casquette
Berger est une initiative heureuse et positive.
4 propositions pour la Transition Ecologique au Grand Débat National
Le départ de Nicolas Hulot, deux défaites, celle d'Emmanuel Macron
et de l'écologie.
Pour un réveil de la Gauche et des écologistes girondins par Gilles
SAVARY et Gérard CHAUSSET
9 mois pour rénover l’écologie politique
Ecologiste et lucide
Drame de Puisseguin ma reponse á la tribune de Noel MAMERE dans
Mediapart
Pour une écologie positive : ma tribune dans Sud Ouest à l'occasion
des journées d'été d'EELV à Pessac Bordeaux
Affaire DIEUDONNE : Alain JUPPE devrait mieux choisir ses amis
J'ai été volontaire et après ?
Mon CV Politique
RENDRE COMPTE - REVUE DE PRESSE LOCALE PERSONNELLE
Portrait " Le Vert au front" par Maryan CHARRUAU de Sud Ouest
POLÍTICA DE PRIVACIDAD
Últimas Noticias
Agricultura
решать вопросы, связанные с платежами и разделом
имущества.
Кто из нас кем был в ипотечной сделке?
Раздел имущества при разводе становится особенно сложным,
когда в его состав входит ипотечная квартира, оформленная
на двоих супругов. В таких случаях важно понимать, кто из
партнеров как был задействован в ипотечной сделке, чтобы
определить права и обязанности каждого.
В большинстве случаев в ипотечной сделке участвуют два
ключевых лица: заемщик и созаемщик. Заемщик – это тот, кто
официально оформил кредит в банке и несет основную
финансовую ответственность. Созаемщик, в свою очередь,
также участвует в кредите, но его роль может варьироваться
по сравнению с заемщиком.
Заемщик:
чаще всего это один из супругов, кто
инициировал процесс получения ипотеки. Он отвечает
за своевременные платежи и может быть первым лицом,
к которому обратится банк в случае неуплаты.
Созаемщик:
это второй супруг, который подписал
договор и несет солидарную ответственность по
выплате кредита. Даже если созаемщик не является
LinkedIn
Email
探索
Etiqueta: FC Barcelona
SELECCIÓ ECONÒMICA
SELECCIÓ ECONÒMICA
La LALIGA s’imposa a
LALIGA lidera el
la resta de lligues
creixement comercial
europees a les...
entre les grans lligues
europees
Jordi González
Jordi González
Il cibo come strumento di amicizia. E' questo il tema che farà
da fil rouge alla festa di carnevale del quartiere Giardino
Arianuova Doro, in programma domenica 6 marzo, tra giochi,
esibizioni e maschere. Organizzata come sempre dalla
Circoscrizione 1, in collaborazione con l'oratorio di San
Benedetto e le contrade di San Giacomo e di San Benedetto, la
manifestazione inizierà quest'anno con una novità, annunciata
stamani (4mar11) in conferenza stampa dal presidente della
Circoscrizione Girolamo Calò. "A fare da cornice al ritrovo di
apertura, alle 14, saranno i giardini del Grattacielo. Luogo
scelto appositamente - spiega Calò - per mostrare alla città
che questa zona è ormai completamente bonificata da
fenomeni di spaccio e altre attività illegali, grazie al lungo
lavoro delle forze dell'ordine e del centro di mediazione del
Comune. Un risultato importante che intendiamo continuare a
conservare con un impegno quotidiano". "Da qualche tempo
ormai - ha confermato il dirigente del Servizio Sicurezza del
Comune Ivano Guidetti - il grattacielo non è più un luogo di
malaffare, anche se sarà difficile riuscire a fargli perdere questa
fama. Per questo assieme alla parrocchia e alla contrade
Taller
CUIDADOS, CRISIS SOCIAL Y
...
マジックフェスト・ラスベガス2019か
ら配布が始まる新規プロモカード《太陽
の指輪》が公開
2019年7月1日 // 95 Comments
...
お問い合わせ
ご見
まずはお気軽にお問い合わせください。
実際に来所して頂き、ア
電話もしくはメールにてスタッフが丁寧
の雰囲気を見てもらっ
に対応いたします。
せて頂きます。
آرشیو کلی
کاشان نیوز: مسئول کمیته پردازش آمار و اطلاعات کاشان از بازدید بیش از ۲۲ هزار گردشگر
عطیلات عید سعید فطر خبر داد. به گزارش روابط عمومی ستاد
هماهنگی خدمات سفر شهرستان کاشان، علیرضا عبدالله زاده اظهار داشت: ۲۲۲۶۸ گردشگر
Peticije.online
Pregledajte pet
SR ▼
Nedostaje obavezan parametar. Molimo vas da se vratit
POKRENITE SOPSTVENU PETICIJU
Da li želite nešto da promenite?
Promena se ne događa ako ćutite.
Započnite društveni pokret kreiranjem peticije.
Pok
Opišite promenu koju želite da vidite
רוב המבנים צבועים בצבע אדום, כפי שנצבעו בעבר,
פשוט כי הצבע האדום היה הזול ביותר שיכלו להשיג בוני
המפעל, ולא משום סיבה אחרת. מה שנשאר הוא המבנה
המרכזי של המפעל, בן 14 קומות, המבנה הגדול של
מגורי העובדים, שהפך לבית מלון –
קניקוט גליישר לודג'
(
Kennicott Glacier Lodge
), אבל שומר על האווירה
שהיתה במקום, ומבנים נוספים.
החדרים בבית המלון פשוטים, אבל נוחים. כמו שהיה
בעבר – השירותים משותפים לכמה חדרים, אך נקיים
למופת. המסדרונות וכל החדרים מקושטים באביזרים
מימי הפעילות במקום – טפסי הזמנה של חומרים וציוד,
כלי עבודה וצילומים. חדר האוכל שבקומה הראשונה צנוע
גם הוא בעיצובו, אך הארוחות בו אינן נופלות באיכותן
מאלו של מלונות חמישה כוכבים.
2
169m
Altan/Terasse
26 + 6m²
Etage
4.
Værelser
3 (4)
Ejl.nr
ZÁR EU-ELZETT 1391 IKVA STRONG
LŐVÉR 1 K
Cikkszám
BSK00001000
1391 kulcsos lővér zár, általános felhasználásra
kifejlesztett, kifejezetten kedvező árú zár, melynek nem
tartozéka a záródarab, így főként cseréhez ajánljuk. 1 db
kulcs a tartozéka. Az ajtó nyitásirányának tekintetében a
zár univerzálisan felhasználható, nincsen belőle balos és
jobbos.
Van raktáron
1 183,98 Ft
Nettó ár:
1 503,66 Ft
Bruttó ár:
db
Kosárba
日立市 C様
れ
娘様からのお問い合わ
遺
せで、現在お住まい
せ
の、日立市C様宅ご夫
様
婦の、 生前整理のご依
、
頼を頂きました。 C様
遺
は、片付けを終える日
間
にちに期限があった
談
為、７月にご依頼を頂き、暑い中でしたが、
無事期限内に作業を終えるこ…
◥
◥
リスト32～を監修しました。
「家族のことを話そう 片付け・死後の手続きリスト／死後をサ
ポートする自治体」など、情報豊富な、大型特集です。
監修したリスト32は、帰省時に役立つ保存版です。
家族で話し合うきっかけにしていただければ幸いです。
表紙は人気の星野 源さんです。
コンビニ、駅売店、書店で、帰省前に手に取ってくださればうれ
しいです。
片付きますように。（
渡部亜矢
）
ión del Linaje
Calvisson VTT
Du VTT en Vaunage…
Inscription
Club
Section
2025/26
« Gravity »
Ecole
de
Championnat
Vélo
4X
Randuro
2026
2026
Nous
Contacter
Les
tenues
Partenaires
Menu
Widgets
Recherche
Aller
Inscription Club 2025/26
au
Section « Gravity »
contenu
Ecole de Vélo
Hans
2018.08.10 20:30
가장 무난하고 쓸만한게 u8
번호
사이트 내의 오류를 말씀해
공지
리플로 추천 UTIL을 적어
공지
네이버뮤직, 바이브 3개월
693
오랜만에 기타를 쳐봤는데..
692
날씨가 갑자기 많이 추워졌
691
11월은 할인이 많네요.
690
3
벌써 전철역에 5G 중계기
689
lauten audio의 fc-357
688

§ Assigned task: Reproduce all of the material above, renaming "Mediapart" to "Le Monde" and leaving everything else unchanged.

§ Exercise answer:
casquette
Berger est une initiative heureuse et positive.
4 propositions pour la Transition Ecologique au Grand Débat National
Le départ de Nicolas Hulot, deux défaites, celle d'Emmanuel Macron
et de l'écologie.
Pour un réveil de la Gauche et des écologistes girondins par Gilles
SAVARY et Gérard CHAUSSET
9 mois pour rénover l’écologie politique
Ecologiste et lucide
Drame de Puisseguin ma reponse á la tribune de Noel MAMERE dans
Le Monde
Pour une écologie positive : ma tribune dans Sud Ouest à l'occasion
des journées d'été d'EELV à Pessac Bordeaux
Affaire DIEUDONNE : Alain JUPPE devrait mieux choisir ses amis
J'ai été volontaire et après ?
Mon CV Politique
RENDRE COMPTE - REVUE DE PRESSE LOCALE PERSONNELLE
Portrait " Le Vert au front" par Maryan CHARRUAU de Sud Ouest
POLÍTICA DE PRIVACIDAD
Últimas Noticias
Agricultura
решать вопросы, связанные с платежами и разделом
имущества.
Кто из нас кем был в ипотечной сделке?
Раздел имущества при разводе становится особенно сложным,
когда в его состав входит ипотечная квартира, оформленная
на двоих супругов. В таких случаях важно понимать, кто из
партнеров как был задействован в ипотечной сделке, чтобы
определить права и обязанности каждого.
В большинстве случаев в ипотечной сделке участвуют два
ключевых лица: заемщик и созаемщик. Заемщик – это тот, кто
официально оформил кредит в банке и несет основную
финансовую ответственность. Созаемщик, в свою очередь,
также участвует в кредите, но его роль может варьироваться
по сравнению с заемщиком.
Заемщик:
чаще всего это один из супругов, кто
инициировал процесс получения ипотеки. Он отвечает
за своевременные платежи и может быть первым лицом,
к которому обратится банк в случае неуплаты.
Созаемщик:
это второй супруг, который подписал
договор и несет солидарную ответственность по
выплате кредита. Даже если созаемщик не является
LinkedIn
Email
探索
Etiqueta: FC Barcelona
SELECCIÓ ECONÒMICA
SELECCIÓ ECONÒMICA
La LALIGA s’imposa a
LALIGA lidera el
la resta de lligues
creixement comercial
europees a les...
entre les grans lligues
europees
Jordi González
Jordi González
Il cibo come strumento di amicizia. E' questo il tema che farà
da fil rouge alla festa di carnevale del quartiere Giardino
Arianuova Doro, in programma domenica 6 marzo, tra giochi,
esibizioni e maschere. Organizzata come sempre dalla
Circoscrizione 1, in collaborazione con l'oratorio di San
Benedetto e le contrade di San Giacomo e di San Benedetto, la
manifestazione inizierà quest'anno con una novità, annunciata
stamani (4mar11) in conferenza stampa dal presidente della
Circoscrizione Girolamo Calò. "A fare da cornice al ritrovo di
apertura, alle 14, saranno i giardini del Grattacielo. Luogo
scelto appositamente - spiega Calò - per mostrare alla città
che questa zona è ormai completamente bonificata da
fenomeni di spaccio e altre attività illegali, grazie al lungo
lavoro delle forze dell'ordine e del centro di mediazione del
Comune. Un risultato importante che intendiamo continuare a
conservare con un impegno quotidiano". "Da qualche tempo
ormai - ha confermato il dirigente del Servizio Sicurezza del
Comune Ivano Guidetti - il grattacielo non è più un luogo di
malaffare, anche se sarà difficile riuscire a fargli perdere questa
fama. Per questo assieme alla parrocchia e alla contrade
Taller
CUIDADOS, CRISIS SOCIAL Y
...
マジックフェスト・ラスベガス2019か
ら配布が始まる新規プロモカード《太陽
の指輪》が公開
2019年7月1日 // 95 Comments
...
お問い合わせ
ご見
まずはお気軽にお問い合わせください。
実際に来所して頂き、ア
電話もしくはメールにてスタッフが丁寧
の雰囲気を見てもらっ
に対応いたします。
せて頂きます。
آرشیو کلی
کاشان نیوز: مسئول کمیته پردازش آمار و اطلاعات کاشان از بازدید بیش از ۲۲ هزار گردشگر
عطیلات عید سعید فطر خبر داد. به گزارش روابط عمومی ستاد
هماهنگی خدمات سفر شهرستان کاشان، علیرضا عبدالله زاده اظهار داشت: ۲۲۲۶۸ گردشگر
Peticije.online
Pregledajte pet
SR ▼
Nedostaje obavezan parametar. Molimo vas da se vratit
POKRENITE SOPSTVENU PETICIJU
Da li želite nešto da promenite?
Promena se ne događa ako ćutite.
Započnite društveni pokret kreiranjem peticije.
Pok
Opišite promenu koju želite da vidite
רוב המבנים צבועים בצבע אדום, כפי שנצבעו בעבר,
פשוט כי הצבע האדום היה הזול ביותר שיכלו להשיג בוני
המפעל, ולא משום סיבה אחרת. מה שנשאר הוא המבנה
המרכזי של המפעל, בן 14 קומות, המבנה הגדול של
מגורי העובדים, שהפך לבית מלון –
קניקוט גליישר לודג'
(
Kennicott Glacier Lodge
), אבל שומר על האווירה
שהיתה במקום, ומבנים נוספים.
החדרים בבית המלון פשוטים, אבל נוחים. כמו שהיה
בעבר – השירותים משותפים לכמה חדרים, אך נקיים
למופת. המסדרונות וכל החדרים מקושטים באביזרים
מימי הפעילות במקום – טפסי הזמנה של חומרים וציוד,
כלי עבודה וצילומים. חדר האוכל שבקומה הראשונה צנוע
גם הוא בעיצובו, אך הארוחות בו אינן נופלות באיכותן
מאלו של מלונות חמישה כוכבים.
2
169m
Altan/Terasse
26 + 6m²
Etage
4.
Værelser
3 (4)
Ejl.nr
ZÁR EU-ELZETT 1391 IKVA STRONG
LŐVÉR 1 K
Cikkszám
BSK00001000
1391 kulcsos lővér zár, általános felhasználásra
kifejlesztett, kifejezetten kedvező árú zár, melynek nem
tartozéka a záródarab, így főként cseréhez ajánljuk. 1 db
kulcs a tartozéka. Az ajtó nyitásirányának tekintetében a
zár univerzálisan felhasználható, nincsen belőle balos és
jobbos.
Van raktáron
1 183,98 Ft
Nettó ár:
1 503,66 Ft
Bruttó ár:
db
Kosárba
日立市 C様
れ
娘様からのお問い合わ
遺
せで、現在お住まい
せ
の、日立市C様宅ご夫
様
婦の、 生前整理のご依
、
頼を頂きました。 C様
遺
は、片付けを終える日
間
にちに期限があった
談
為、７月にご依頼を頂き、暑い中でしたが、
無事期限内に作業を終えるこ…
◥
◥
リスト32～を監修しました。
「家族のことを話そう 片付け・死後の手続きリスト／死後をサ
ポートする自治体」など、情報豊富な、大型特集です。
監修したリスト32は、帰省時に役立つ保存版です。
家族で話し合うきっかけにしていただければ幸いです。
表紙は人気の星野 源さんです。
コンビニ、駅売店、書店で、帰省前に手に取ってくださればうれ
しいです。
片付きますように。（
渡部亜矢
）
ión del Linaje
Calvisson VTT
Du VTT en Vaunage…
Inscription
Club
Section
2025/26
« Gravity »
Ecole
de
Championnat
Vélo
4X
Randuro
2026
2026
Nous
Contacter
Les
tenues
Partenaires
Menu
Widgets
Recherche
Aller
Inscription Club 2025/26
au
Section « Gravity »
contenu
Ecole de Vélo
Hans
2018.08.10 20:30
가장 무난하고 쓸만한게 u8
번호
사이트 내의 오류를 말씀해
공지
리플로 추천 UTIL을 적어
공지
네이버뮤직, 바이브 3개월
693
오랜만에 기타를 쳐봤는데..
692
날씨가 갑자기 많이 추워졌
691
11월은 할인이 많네요.
690
3
벌써 전철역에 5G 중계기
689
lauten audio의 fc-357
688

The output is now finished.